Out of curiosity, I called and asked my doctor what would happen when The Boy and I wanted to have another baby (don't freak out--it's still in the distant future). He said that since I needed "high doses" of clomid for my first pregnancy, they would just start me out on high doses next time. It's good to know that it won't take 16 months to get pregnant every time we want to have another baby, but it sure is scary to think that I could have twins. Let's just hope I don't have any more micro-preemies. Ever. Let's shoot for seven-pounders. Although, I'd settle for a four-pounder.

Anyway, if you know anyone who has PCOS, has the symptoms of PCOS, or has been struggling with infertility, direct them to the link at the beginning of this long post (sorry). It can be a rough thing to deal with, but it can be dealt with.

3 comments:

Natalie said...

Our similarities continue to grow ... I was also diagnosed with PCOS. Luckily, though, my cysts don't get painful. I must say don't envy you there.

Maybe, when I finally get to Utah, we can shave our manly hair together and crack jokes about it to make us feel better. I have an awful habit of using the tweezers for hours. GROSS, Natalie :)

The Winkels said...

I also have PCOS (and endometriosis). Thanks for getting word out.
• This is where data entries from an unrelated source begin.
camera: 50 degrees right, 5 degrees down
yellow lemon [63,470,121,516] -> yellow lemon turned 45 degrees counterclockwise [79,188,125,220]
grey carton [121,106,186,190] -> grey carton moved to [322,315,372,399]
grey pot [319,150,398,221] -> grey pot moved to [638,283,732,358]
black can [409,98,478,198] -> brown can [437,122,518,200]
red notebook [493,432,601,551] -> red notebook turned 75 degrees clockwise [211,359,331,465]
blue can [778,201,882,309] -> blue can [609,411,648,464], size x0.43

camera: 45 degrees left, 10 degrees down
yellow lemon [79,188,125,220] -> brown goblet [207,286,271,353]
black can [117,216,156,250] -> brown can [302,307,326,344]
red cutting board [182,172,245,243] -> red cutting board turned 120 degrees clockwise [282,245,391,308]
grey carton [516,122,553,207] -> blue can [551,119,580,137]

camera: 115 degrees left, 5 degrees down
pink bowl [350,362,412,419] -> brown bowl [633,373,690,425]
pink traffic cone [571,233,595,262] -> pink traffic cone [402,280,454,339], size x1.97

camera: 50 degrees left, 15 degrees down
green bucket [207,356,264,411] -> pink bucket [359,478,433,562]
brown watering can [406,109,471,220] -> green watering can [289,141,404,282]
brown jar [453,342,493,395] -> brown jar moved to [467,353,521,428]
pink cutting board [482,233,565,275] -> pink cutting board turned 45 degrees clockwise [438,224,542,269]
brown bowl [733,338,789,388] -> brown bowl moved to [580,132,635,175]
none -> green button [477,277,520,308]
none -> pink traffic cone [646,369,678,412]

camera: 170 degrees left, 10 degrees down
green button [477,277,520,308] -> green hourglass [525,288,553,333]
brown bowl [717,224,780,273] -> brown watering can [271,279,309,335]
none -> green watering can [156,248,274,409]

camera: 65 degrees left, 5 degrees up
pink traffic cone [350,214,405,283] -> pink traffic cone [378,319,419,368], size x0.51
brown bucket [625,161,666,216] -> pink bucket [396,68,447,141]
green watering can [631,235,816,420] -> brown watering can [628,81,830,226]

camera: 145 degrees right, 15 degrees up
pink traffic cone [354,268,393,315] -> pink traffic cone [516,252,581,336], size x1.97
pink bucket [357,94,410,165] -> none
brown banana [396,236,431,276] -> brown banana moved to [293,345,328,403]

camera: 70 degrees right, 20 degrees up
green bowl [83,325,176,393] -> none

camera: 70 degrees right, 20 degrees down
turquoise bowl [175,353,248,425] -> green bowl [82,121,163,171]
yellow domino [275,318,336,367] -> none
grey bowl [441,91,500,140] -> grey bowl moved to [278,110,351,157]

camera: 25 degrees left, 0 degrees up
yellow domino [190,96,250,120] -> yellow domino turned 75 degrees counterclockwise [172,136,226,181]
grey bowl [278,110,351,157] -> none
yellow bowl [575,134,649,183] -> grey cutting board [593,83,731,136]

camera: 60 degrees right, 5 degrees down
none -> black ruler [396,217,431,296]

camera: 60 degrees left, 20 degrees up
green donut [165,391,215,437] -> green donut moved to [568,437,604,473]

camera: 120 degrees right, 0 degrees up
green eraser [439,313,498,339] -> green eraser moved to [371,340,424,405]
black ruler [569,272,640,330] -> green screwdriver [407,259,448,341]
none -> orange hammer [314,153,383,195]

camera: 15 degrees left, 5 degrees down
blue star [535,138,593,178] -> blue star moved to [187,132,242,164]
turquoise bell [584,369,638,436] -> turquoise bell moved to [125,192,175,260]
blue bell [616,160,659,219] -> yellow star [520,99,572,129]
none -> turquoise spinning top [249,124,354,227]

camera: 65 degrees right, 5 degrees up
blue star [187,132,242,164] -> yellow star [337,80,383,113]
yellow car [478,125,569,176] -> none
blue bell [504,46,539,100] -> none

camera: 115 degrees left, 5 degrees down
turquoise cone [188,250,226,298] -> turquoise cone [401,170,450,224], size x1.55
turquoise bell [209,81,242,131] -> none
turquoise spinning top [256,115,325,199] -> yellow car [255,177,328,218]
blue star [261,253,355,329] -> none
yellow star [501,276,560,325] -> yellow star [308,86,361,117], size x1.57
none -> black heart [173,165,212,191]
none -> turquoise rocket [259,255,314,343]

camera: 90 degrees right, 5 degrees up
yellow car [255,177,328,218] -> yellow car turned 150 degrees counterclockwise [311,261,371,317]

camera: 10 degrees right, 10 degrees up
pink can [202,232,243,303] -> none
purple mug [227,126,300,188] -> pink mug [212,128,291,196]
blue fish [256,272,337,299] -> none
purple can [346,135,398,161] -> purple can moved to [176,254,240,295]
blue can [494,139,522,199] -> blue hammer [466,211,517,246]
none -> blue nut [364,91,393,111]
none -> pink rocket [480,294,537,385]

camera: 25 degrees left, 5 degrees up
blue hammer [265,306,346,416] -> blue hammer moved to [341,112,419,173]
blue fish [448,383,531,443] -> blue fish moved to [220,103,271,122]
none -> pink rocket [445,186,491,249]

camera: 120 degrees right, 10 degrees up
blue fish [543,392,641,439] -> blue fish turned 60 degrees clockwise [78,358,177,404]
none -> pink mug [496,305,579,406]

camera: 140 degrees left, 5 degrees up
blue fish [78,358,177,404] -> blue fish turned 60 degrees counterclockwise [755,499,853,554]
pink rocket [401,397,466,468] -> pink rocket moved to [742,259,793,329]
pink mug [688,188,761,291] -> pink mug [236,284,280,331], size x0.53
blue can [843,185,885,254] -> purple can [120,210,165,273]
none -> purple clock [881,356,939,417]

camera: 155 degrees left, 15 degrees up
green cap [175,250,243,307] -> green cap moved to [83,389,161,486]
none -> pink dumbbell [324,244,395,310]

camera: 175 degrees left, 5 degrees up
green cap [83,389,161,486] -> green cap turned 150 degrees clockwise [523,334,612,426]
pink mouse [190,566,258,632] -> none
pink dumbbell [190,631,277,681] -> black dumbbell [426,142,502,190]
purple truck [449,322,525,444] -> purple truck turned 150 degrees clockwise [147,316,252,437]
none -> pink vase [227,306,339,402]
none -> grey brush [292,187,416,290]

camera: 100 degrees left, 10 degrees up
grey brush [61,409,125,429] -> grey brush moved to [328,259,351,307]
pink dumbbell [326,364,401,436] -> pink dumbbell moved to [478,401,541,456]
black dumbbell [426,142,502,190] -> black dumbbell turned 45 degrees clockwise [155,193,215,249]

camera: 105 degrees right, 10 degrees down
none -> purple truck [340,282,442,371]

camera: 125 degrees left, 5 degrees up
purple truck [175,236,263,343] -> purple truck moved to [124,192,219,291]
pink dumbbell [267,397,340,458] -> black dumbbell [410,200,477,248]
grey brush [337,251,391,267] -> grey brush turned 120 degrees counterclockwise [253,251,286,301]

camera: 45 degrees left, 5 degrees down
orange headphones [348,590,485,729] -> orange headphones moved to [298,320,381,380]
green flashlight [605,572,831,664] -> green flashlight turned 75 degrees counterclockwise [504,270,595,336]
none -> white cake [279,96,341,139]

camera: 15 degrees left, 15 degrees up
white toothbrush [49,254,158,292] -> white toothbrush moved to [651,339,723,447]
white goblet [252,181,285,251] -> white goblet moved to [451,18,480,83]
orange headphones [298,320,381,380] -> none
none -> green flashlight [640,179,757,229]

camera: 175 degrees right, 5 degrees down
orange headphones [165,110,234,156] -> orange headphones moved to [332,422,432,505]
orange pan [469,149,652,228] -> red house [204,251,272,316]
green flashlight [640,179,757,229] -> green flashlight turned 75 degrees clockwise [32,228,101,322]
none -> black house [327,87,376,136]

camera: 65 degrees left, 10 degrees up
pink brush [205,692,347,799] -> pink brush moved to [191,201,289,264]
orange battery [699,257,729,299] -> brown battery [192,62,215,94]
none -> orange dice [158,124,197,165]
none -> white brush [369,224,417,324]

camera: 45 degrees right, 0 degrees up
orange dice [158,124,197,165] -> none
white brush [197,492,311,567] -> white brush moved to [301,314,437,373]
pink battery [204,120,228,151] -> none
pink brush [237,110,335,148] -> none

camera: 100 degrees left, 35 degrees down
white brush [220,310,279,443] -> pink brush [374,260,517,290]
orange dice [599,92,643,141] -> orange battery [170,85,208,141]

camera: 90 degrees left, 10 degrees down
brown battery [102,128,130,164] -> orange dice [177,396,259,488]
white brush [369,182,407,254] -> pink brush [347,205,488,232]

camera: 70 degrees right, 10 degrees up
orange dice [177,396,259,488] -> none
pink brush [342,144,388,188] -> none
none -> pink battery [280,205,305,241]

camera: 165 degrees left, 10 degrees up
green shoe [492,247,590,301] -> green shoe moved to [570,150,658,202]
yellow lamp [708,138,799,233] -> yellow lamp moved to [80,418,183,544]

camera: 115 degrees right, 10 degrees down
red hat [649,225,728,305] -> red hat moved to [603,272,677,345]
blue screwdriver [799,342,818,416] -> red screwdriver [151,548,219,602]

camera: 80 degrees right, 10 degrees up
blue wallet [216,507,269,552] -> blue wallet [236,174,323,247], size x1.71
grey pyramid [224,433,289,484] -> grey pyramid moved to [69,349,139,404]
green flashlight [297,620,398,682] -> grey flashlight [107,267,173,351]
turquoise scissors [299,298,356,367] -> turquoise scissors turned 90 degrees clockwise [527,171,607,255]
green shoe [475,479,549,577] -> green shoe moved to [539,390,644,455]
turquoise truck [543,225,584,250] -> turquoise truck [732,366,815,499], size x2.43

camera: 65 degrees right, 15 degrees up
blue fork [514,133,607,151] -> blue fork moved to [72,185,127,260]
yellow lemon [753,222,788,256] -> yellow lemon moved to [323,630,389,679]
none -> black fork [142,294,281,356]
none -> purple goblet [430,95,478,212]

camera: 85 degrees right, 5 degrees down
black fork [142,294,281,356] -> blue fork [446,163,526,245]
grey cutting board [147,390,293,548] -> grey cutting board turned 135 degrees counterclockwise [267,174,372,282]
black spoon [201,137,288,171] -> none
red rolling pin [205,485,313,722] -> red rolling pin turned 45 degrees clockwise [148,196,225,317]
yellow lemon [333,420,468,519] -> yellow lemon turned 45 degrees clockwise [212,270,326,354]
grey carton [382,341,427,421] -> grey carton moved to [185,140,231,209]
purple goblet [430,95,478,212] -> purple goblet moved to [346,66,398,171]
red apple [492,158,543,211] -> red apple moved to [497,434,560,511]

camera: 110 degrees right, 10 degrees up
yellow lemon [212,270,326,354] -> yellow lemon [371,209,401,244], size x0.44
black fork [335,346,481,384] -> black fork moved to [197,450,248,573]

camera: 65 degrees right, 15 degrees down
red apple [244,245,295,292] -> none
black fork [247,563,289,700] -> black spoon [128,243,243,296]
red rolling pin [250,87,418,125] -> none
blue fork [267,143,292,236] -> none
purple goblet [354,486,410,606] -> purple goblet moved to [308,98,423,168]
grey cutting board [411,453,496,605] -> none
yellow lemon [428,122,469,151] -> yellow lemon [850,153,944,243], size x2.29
Patrick, Adrienne, & Bella said...

This really does sound poopy. :-/ I have a friend with endometriosis, among other problems. I don't have those, but when we needed "assistance" to get pregnant, I realized a LOT of women have some kind of "problem" getting pregnant. I have something where my brain doesn't tell my body to ovulate, it's unexplained, it's blah blah blah, and it can come and go whenever it wants to - cool, not. I really thought it was a rare thing (fertility probs in general), and that I was broken and a failure. But when I realized there were so many other people with varying degrees of infertility, I felt more comfortable in my misery. (as sick as that sounds) It's so tough to feel like that, and sometimes the lows are very low, but when you have a baby everything changes. This time around we weren't even trying to have a baby - which has also been hard to accept. It's very difficult to be on both sides of the fence, believe it or not. Seems like you should just jump for joy at your ability to conceive, but it's almost easier to be in the struggling category... anyway, i'm just babbling and saying, thanks for the post. It's good information. :) And you're brave. :) thanks!